• Task statement
Each line of the material holding the word "front" must be identified and copied.

• Information
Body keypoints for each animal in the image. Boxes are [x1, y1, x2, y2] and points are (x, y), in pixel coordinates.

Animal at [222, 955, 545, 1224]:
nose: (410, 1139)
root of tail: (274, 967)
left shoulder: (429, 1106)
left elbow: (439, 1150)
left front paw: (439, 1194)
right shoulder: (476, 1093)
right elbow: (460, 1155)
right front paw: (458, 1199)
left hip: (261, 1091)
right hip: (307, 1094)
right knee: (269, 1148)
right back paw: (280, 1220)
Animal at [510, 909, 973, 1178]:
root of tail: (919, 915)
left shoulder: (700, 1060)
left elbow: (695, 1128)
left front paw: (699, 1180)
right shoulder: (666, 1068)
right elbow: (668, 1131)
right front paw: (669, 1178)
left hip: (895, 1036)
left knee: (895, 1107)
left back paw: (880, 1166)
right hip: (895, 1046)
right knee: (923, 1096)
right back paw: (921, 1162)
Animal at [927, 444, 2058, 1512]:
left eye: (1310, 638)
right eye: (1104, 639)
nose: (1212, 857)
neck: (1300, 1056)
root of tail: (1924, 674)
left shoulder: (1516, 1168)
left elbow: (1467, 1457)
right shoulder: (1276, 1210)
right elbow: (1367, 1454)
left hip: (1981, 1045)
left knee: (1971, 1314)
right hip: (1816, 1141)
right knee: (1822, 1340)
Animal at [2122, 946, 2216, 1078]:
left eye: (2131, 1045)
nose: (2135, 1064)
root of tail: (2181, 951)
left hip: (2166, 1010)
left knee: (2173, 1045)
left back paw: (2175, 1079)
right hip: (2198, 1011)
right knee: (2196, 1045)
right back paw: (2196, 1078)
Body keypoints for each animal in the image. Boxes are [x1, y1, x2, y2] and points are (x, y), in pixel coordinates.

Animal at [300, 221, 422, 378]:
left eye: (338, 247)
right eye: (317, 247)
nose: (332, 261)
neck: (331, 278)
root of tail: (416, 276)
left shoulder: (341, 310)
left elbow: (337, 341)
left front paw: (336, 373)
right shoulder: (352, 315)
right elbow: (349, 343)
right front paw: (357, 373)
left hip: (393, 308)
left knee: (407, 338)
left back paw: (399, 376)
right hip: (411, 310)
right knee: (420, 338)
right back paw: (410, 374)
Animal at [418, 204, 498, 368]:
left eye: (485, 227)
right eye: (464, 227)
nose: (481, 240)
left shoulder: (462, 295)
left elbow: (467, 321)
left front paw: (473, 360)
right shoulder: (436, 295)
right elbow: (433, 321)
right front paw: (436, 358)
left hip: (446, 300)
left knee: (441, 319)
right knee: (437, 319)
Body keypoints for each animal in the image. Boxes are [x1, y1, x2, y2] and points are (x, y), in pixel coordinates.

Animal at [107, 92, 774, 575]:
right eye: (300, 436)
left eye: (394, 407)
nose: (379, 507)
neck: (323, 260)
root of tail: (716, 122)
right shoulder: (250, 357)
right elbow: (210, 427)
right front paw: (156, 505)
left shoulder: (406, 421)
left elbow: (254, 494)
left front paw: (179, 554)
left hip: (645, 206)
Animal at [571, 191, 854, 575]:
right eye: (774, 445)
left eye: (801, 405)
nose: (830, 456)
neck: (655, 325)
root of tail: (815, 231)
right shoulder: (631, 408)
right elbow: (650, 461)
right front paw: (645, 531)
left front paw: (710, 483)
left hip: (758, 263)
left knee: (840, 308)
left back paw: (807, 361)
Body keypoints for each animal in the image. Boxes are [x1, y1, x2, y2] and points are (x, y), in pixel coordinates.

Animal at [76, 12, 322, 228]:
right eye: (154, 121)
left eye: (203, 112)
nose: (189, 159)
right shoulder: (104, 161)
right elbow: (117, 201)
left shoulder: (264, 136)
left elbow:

• Written answer
left front paw: (439, 1194)
right front paw: (458, 1199)
left front paw: (699, 1180)
right front paw: (669, 1178)
left front paw: (336, 373)
right front paw: (357, 373)
left front paw: (473, 360)
right front paw: (436, 358)
right front paw: (156, 505)
left front paw: (179, 554)
right front paw: (645, 531)
left front paw: (710, 483)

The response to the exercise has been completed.